Activity
Copy out every line in the material below that contains the word "value".

Provided records

-- Opening Marker --

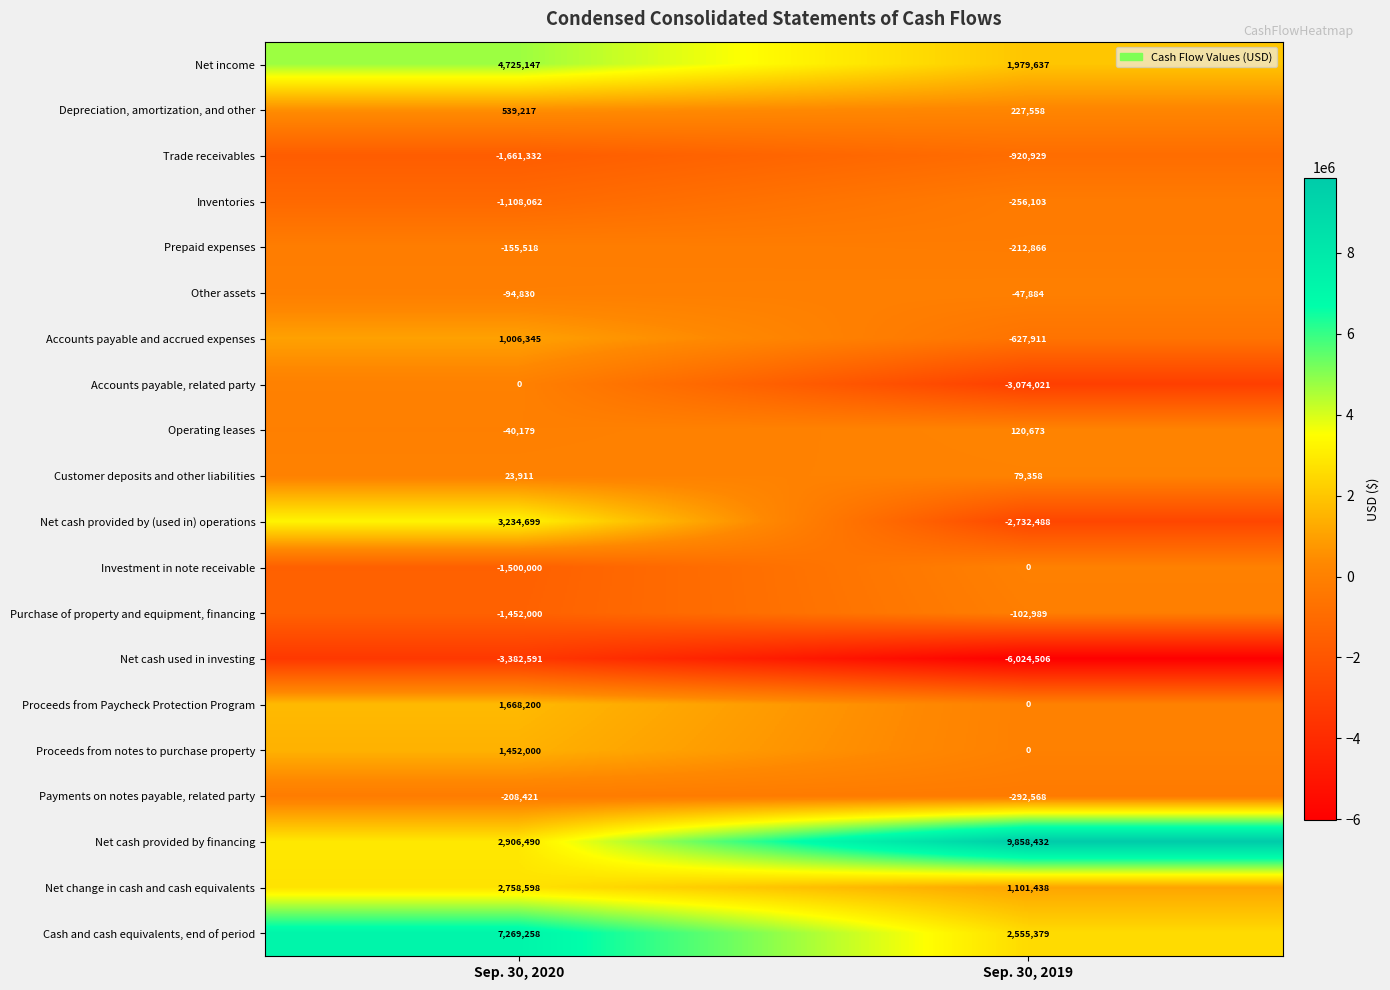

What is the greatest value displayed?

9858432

-- Closing Marker --
-- Opening Marker --

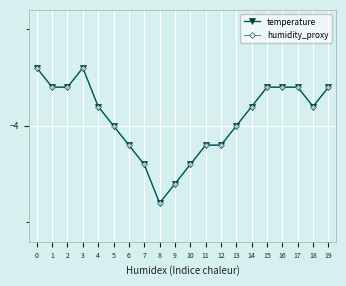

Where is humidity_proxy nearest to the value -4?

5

-- Closing Marker --
-- Opening Marker --

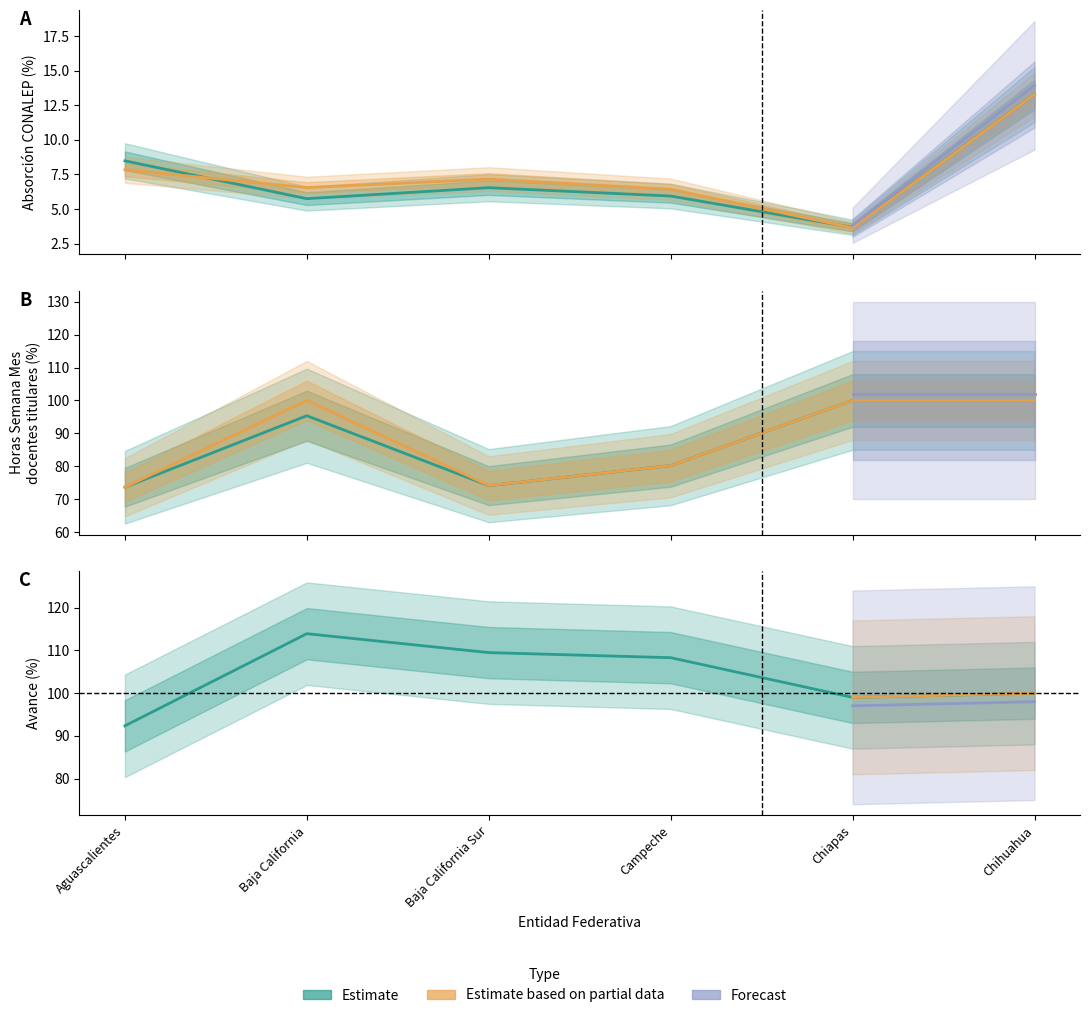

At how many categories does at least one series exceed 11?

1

-- Closing Marker --

Reply to the task
What is the greatest value displayed?
Where is humidity_proxy nearest to the value -4?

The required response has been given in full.